Arts, Books, Britain, History

Book Review: ‘The History Thieves’…

BOOK REVIEW

the-history-thieves

In this important new book, Ian Cobain offers a fresh appraisal of some of the key moments in British history since the end of WWII.

THIS carefully written and well-researched book takes deadly aim at the official version of modern British history. During our school years, we are taught that we are a decent and tolerant nation, and that the state does not assassinate its opponents, use torture or commit atrocities. Ian Cobain argues that this picture is both complacent and untrue, and he provides chilling evidence and testimony that the British state has routinely committed appalling crimes. Many of them, he argues, have been fought in wars well away from the public eye.

How many people know, for instance, that it was Britain – not the French or Americans – who launched the Vietnam conflict, airlifting the entire 20th Infantry Division of the British Indian Army to Indo-China in 1945 with orders to suppress a Vietnamese attempt to form their own government?

Who knows, too, about the four-year-long war fought by the British in Indonesia in the Sixties, or the decade-long counter-insurgency campaign in Oman on the Arabian Peninsula?

Cobain methodically calculates that British forces have been engaged somewhere in the world every year since at least 1914. Between 1949 and 1970, Britain initiated 34 foreign interventions. No other country, not even Russia or the United States, has such a record.

Yet, for the most part, British people are blithely unaware of any of this. Cobain argues that the reason for their ignorance is a culture of national secrecy more thoroughgoing than that of France or the U.S. He shows that the brutal Oman war went unreported for many years. And when wars did get reported, it was by tame journalists passing on doctored version of events.

Many of these events and wars also remain a mystery to historians. Cobain proves the British authorities have arranged the suppression – or destruction – of documents that portray Britain in a bad light.
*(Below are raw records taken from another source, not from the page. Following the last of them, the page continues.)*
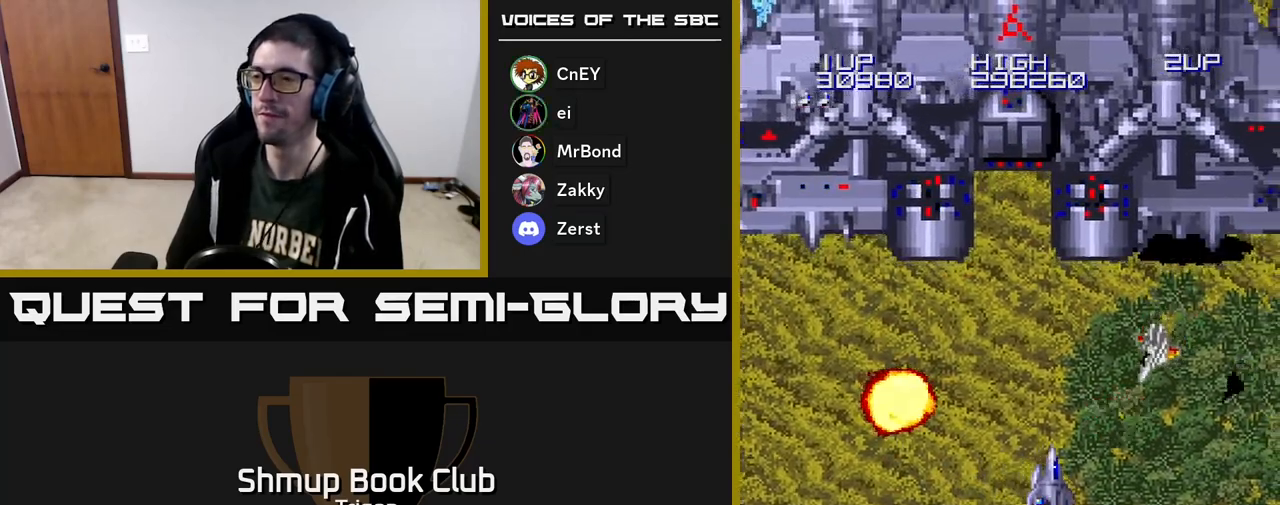
{"buttons": ["DPAD_LEFT"], "right_stick": "center", "events": [[83, "A", "down"], [133, "A", "up"], [133, "DPAD_RIGHT", "up"], [167, "DPAD_LEFT", "down"]]}
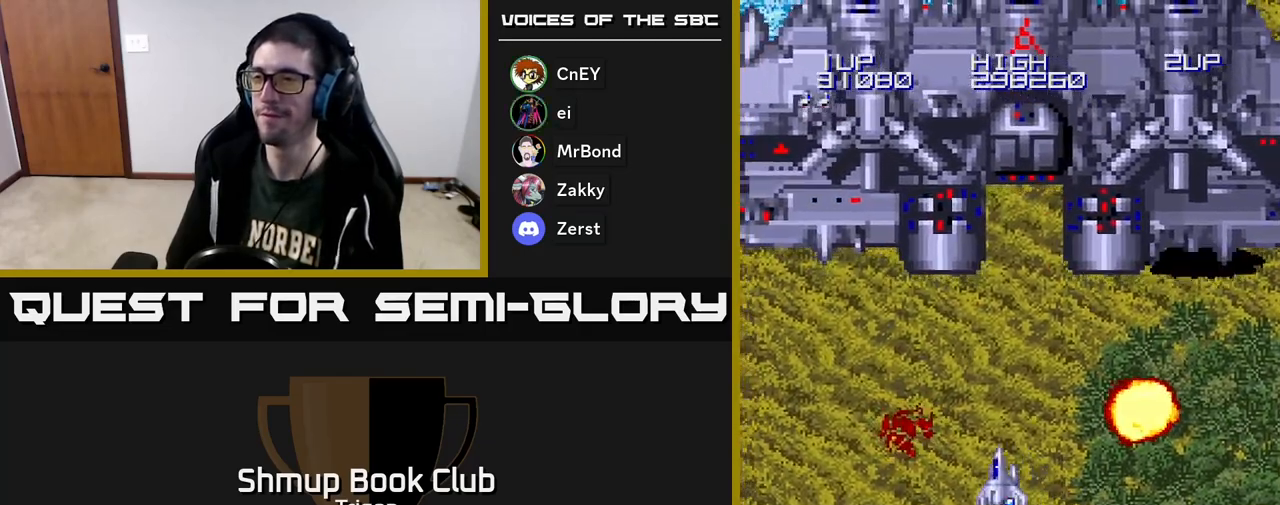
{"buttons": ["DPAD_DOWN", "DPAD_RIGHT"], "right_stick": "center", "events": [[133, "DPAD_LEFT", "up"], [200, "A", "down"], [350, "A", "up"], [400, "DPAD_RIGHT", "down"], [433, "DPAD_DOWN", "down"]]}
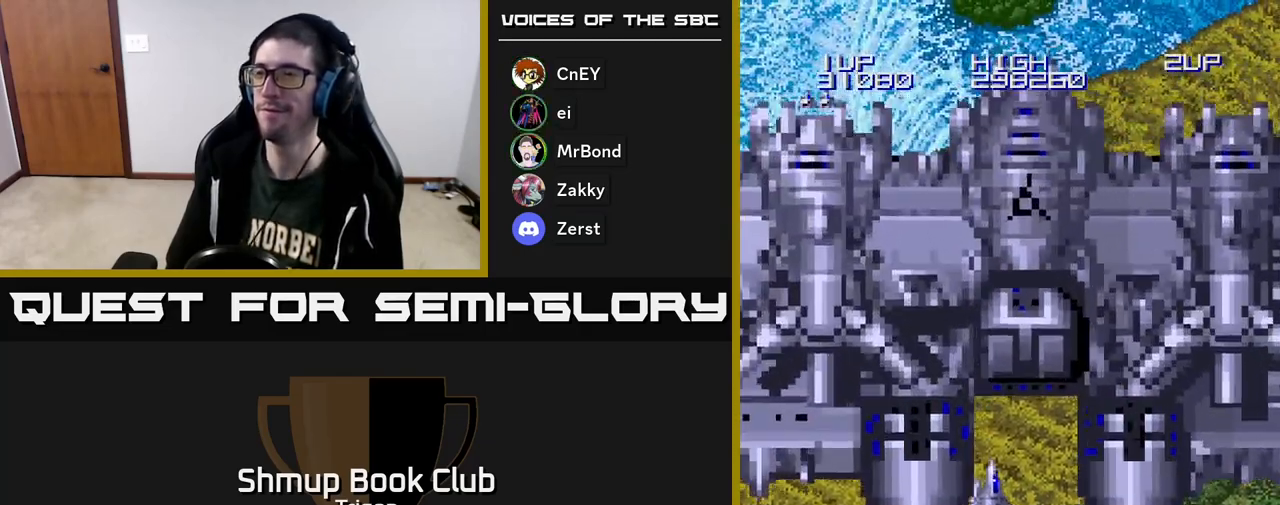
{"buttons": ["A", "DPAD_RIGHT"], "right_stick": "center", "events": [[83, "A", "down"], [150, "DPAD_DOWN", "up"], [200, "A", "up"], [467, "A", "down"]]}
Thousands of incriminating files have been incinerated or dumped at sea, while others remain hidden in secret archives.

Cobain calls this “an extraordinary ambitious act of history theft”. He maintains “the British state of the late 20th and early 21st century was attempting to protect the reputation of the British state of generations earlier, concealing and manipulating history – sculpting an official narrative – in a manner more associated with a dictatorship than a mature and confident democracy”.
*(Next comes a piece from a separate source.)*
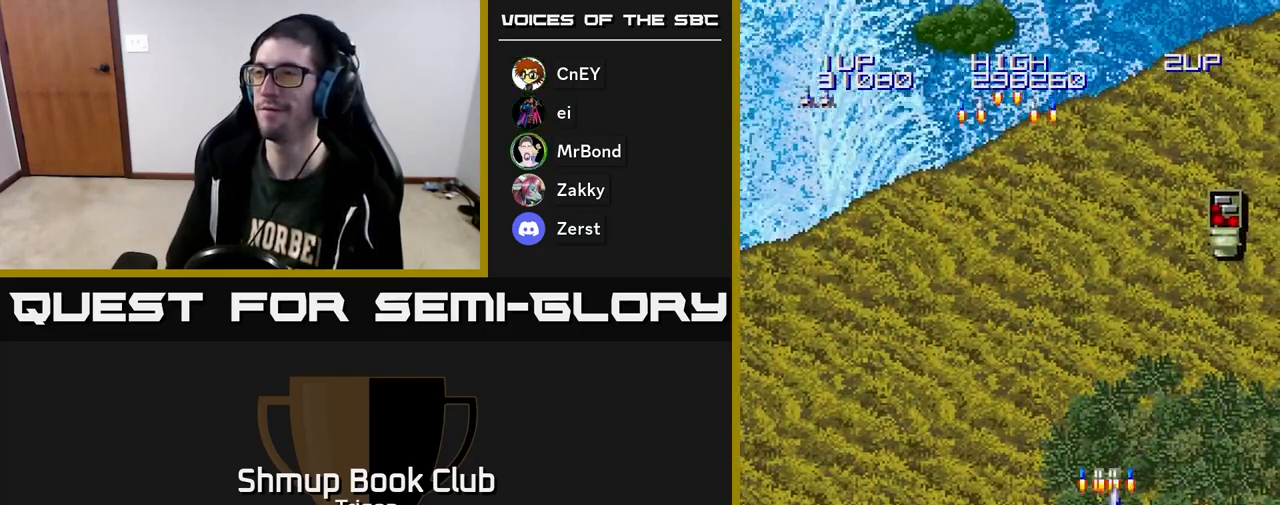
{"buttons": ["A", "DPAD_UP"], "right_stick": "center", "events": [[50, "A", "up"], [267, "A", "down"], [267, "DPAD_UP", "down"], [350, "DPAD_RIGHT", "up"], [367, "A", "up"], [467, "A", "down"]]}
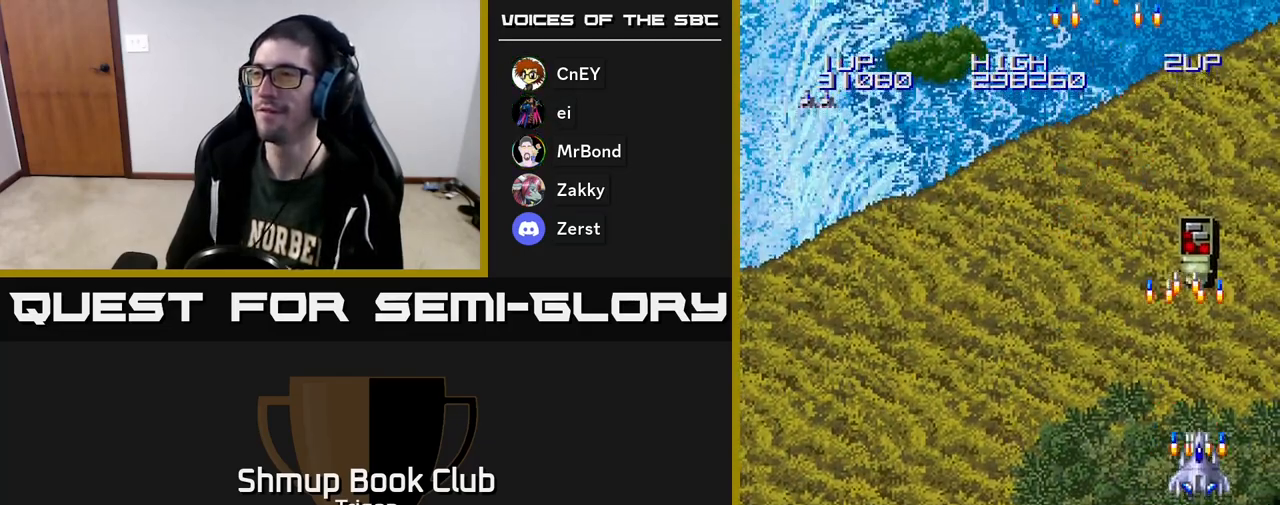
{"buttons": ["DPAD_UP"], "right_stick": "center", "events": [[117, "A", "up"]]}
The author explains that the problem is getting worse because of recent legislation pushed through by the Coalition enabling suspects to be tried in secret courts, meaning that defendants do not even know the charges being made against them. The real reason for much of this secrecy, suggests Cobain, is not to ensure justice, but rather to protect the reputation of intelligence officers complicit in crimes such as torture and rendition.

Cobain is an honest and accurate reporter, but there is one serious criticism of the book. It does not give enough voice to the Whitehall figures whose job it is to fight terrorism and make sensitive decisions about British foreign policy.
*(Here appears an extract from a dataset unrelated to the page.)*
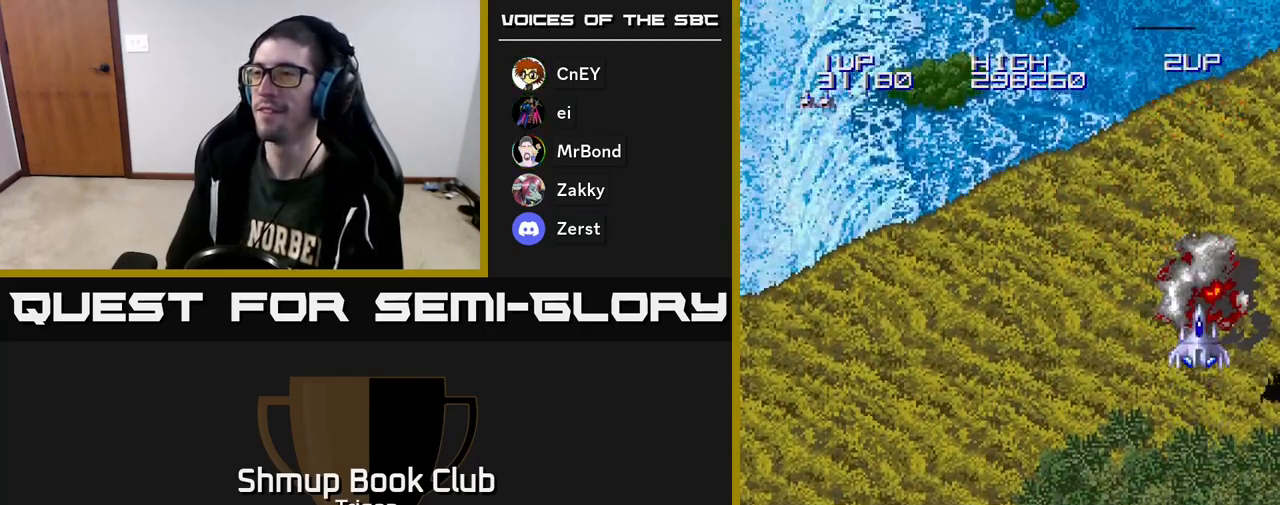
{"buttons": ["DPAD_DOWN"], "right_stick": "center", "events": [[167, "DPAD_UP", "up"], [217, "DPAD_DOWN", "down"], [217, "DPAD_LEFT", "down"], [300, "DPAD_LEFT", "up"]]}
They have the grave and very difficult task of ensuring atrocities are not carried out on the streets of Britain – and, in recent years, they have been successful in this vital and largely thankless task. Their need to work in secret is all too understandable.

Whilst we have nothing in our recent history comparable to the appalling atrocities committed by the French in Algeria, or the Belgians in the Congo – let alone the mass murders of Stalin, Mao or Hitler – most Britons should continue to believe that we live in a fair and honest country.

Nevertheless, Ian Cobain has written an important book which deserves to change the way we see our recent past. It warns us against complacency, and exposes why we should challenge what we have been taught from a young age.

–     The History Thieves by Ian Cobain is published by Portobello for £20.